# Missing key for treadmill - will a magnet work?



## Green (27 Sep 2010)

I have a Discovery Treadmill T-1700 and after a recent move, I have lost the key. The place where we bought it does not have a replacement but wonder does anyone have an idea where I might get one? Also would an ordinary magnet work in this situation? thanks


----------



## Darthvadar (27 Sep 2010)

Should do!... I have a powered wheelchair with a magnetic key.... If I run an ordainary magnet over the console, it's works perfectly.....
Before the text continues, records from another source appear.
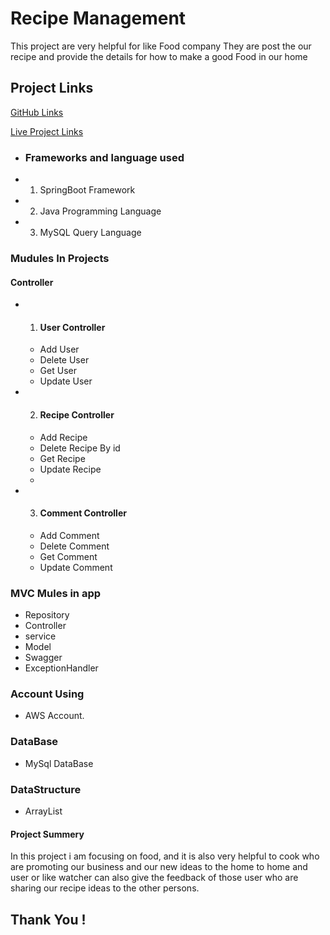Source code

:# Recipe Management

This project are very helpful for like Food company They are post the our recipe and provide the details for how to make a good Food in our home
## Project Links

[GitHub Links](https://github.com/laljisingh/allCodeOfSpringboot/tree/main/recipe)

[Live Project Links](http://3.143.239.143:8080/swagger-ui.html)

- ### Frameworks and language used 
- 1. SpringBoot Framework
- 2. Java Programming Language
- 3. MySQL Query Language

### Mudules In Projects
#### Controller
- 1. #### User Controller
    - Add User
    - Delete User
    - Get User
    - Update User
- 2. #### Recipe Controller
    - Add Recipe
    - Delete Recipe By id
    - Get Recipe
    - Update Recipe
    - 
- 3. #### Comment Controller 
    - Add Comment
    - Delete Comment
    - Get Comment
    - Update Comment

### MVC Mules in app
- Repository
- Controller
- service
- Model
- Swagger
- ExceptionHandler

### Account Using
- AWS Account.

### DataBase
- MySql DataBase 

### DataStructure
 - ArrayList

#### Project Summery
In this project i am focusing on food, and it is also very helpful to cook who are 
promoting our business and our new ideas to the home to home and user or like watcher can also 
give the feedback of those user who are sharing our recipe ideas to the other persons.

## Thank You !
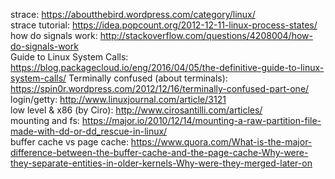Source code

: strace: https://aboutthebird.wordpress.com/category/linux/  
strace tutorial: https://idea.popcount.org/2012-12-11-linux-process-states/  
how do signals work: http://stackoverflow.com/questions/4208004/how-do-signals-work  
Guide to Linux System Calls: https://blog.packagecloud.io/eng/2016/04/05/the-definitive-guide-to-linux-system-calls/
Terminally confused (about terminals): https://spin0r.wordpress.com/2012/12/16/terminally-confused-part-one/  
login/getty: http://www.linuxjournal.com/article/3121  
low level & x86 (by Ciro): http://www.cirosantilli.com/articles/  
mounting and fs: https://major.io/2010/12/14/mounting-a-raw-partition-file-made-with-dd-or-dd_rescue-in-linux/   
buffer cache vs page cache: https://www.quora.com/What-is-the-major-difference-between-the-buffer-cache-and-the-page-cache-Why-were-they-separate-entities-in-older-kernels-Why-were-they-merged-later-on  

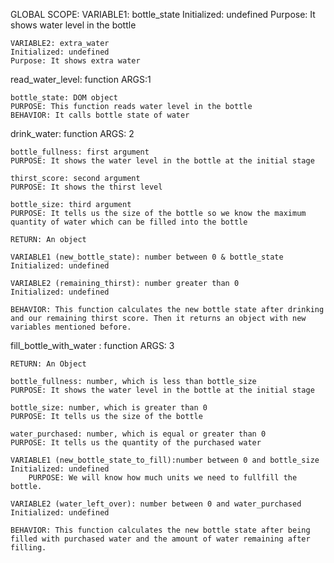 GLOBAL SCOPE:
    VARIABLE1: bottle_state
    Initialized: undefined
    Purpose: It shows water level in the bottle

    VARIABLE2: extra_water
    Initialized: undefined
    Purpose: It shows extra water

read_water_level: function
    ARGS:1

    bottle_state: DOM object
    PURPOSE: This function reads water level in the bottle
    BEHAVIOR: It calls bottle state of water 


drink_water: function
    ARGS: 2

    bottle_fullness: first argument
    PURPOSE: It shows the water level in the bottle at the initial stage

    thirst_score: second argument
    PURPOSE: It shows the thirst level

    bottle_size: third argument
    PURPOSE: It tells us the size of the bottle so we know the maximum quantity of water which can be filled into the bottle

    RETURN: An object 

    VARIABLE1 (new_bottle_state): number between 0 & bottle_state
    Initialized: undefined

    VARIABLE2 (remaining_thirst): number greater than 0 
    Initialized: undefined

    BEHAVIOR: This function calculates the new bottle state after drinking and our remaining thirst score. Then it returns an object with new variables mentioned before.

fill_bottle_with_water : function 
    ARGS: 3

    RETURN: An Object

    bottle_fullness: number, which is less than bottle_size
    PURPOSE: It shows the water level in the bottle at the initial stage

    bottle_size: number, which is greater than 0
    PURPOSE: It tells us the size of the bottle

    water_purchased: number, which is equal or greater than 0
    PURPOSE: It tells us the quantity of the purchased water

    VARIABLE1 (new_bottle_state_to_fill):number between 0 and bottle_size
    Initialized: undefined
        PURPOSE: We will know how much units we need to fullfill the bottle.

    VARIABLE2 (water_left_over): number between 0 and water_purchased
    Initialized: undefined

    BEHAVIOR: This function calculates the new bottle state after being filled with purchased water and the amount of water remaining after filling.


    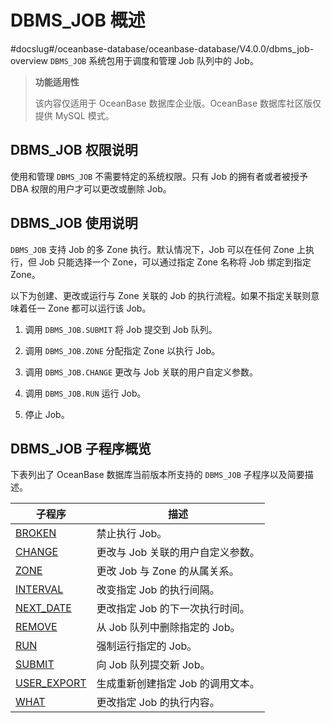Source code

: DBMS_JOB 概述 
================================
#docslug#/oceanbase-database/oceanbase-database/V4.0.0/dbms_job-overview
`DBMS_JOB` 系统包用于调度和管理 Job 队列中的 Job。

>**功能适用性**
>
>该内容仅适用于 OceanBase 数据库企业版。OceanBase 数据库社区版仅提供 MySQL 模式。

DBMS_JOB 权限说明
----------------------------------

使用和管理 `DBMS_JOB` 不需要特定的系统权限。只有 Job 的拥有者或者被授予 DBA 权限的用户才可以更改或删除 Job。

DBMS_JOB 使用说明 
----------------------------------

`DBMS_JOB` 支持 Job 的多 Zone 执行。默认情况下，Job 可以在任何 Zone 上执行，但 Job 只能选择一个 Zone，可以通过指定 Zone 名称将 Job 绑定到指定 Zone。

以下为创建、更改或运行与 Zone 关联的 Job 的执行流程。如果不指定关联则意味着任一 Zone 都可以运行该 Job。

1. 调用 `DBMS_JOB.SUBMIT` 将 Job 提交到 Job 队列。

   

2. 调用 `DBMS_JOB.ZONE` 分配指定 Zone 以执行 Job。

   

3. 调用 `DBMS_JOB.CHANGE` 更改与 Job 关联的用户自定义参数。

   

4. 调用 `DBMS_JOB.RUN` 运行 Job。

   

5. 停止 Job。

   




DBMS_JOB 子程序概览 
-----------------------------------

下表列出了 OceanBase 数据库当前版本所支持的 `DBMS_JOB` 子程序以及简要描述。


|                            子程序                             |          描述          |
|------------------------------------------------------------|----------------------|
| [BROKEN](../7.DBMS_JOB/2.BROKEN.md)      | 禁止执行 Job。            |
| [CHANGE](../7.DBMS_JOB/3.CHANGE.md)      | 更改与 Job 关联的用户自定义参数。  |
| [ZONE](../7.DBMS_JOB/4.ZONE.md)        | 更改 Job 与 Zone 的从属关系。 |
| [INTERVAL](../7.DBMS_JOB/5.INTERVAL.md)    | 改变指定 Job 的执行间隔。      |
| [NEXT_DATE](../7.DBMS_JOB/6.NEXT_DATE.md)   | 更改指定 Job 的下一次执行时间。   |
| [REMOVE](../7.DBMS_JOB/7.REMOVE.md)      | 从 Job 队列中删除指定的 Job。  |
| [RUN](../7.DBMS_JOB/8.RUN.md)         | 强制运行指定的 Job。         |
| [SUBMIT](../7.DBMS_JOB/9.SUBMIT.md)      | 向 Job 队列提交新 Job。     |
| [USER_EXPORT](../7.DBMS_JOB/10.USER_EXPORT.md) | 生成重新创建指定 Job 的调用文本。  |
| [WHAT](../7.DBMS_JOB/11.WHAT.md)        | 更改指定 Job 的执行内容。      |


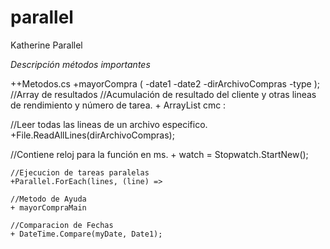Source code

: # parallel
Katherine Parallel


*Descripción métodos importantes*

  ++Metodos.cs
   +mayorCompra (
      -date1
      -date2
      -dirArchivoCompras
      -type
      );
   //Array de resultados
   //Acumulación de resultado del cliente y otras lineas de rendimiento y número de tarea.
    + ArrayList cmc :
    
   //Leer todas las lineas de un archivo especifico.
   +File.ReadAllLines(dirArchivoCompras);
   
   //Contiene reloj para la función en ms.
    +  watch =  Stopwatch.StartNew();
    
    //Ejecucion de tareas paralelas
    +Parallel.ForEach(lines, (line) =>
    
    //Metodo de Ayuda
    + mayorCompraMain
    
    //Comparacion de Fechas
    + DateTime.Compare(myDate, Date1);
No harm in trying anyway before you go to the trouble and expense of sourcing a replacement key....

Darth....


----------



## ziltwo (28 Sep 2010)

Try a Fridge Magnet... it just might work


----------



## Green (28 Sep 2010)

ziltwo said:


> Try a Fridge Magnet... it just might work


 
Tried that but no joy...I think the magnet needs to be stronger..


----------



## Leo (30 Sep 2010)

You could try [broken link removed].
Leo


----------



## Danmo (30 Nov 2010)

There are various (mostly US) website that sell replacement keys. Also, try EBAY


----------



## SunnyCoins4 (22 Dec 2010)

I'd check a few hardware stores - usually have magnets in varying shapes and strengths.  Good luck mate!


----------



## lisakelly (31 Dec 2010)

yes worked for me before


----------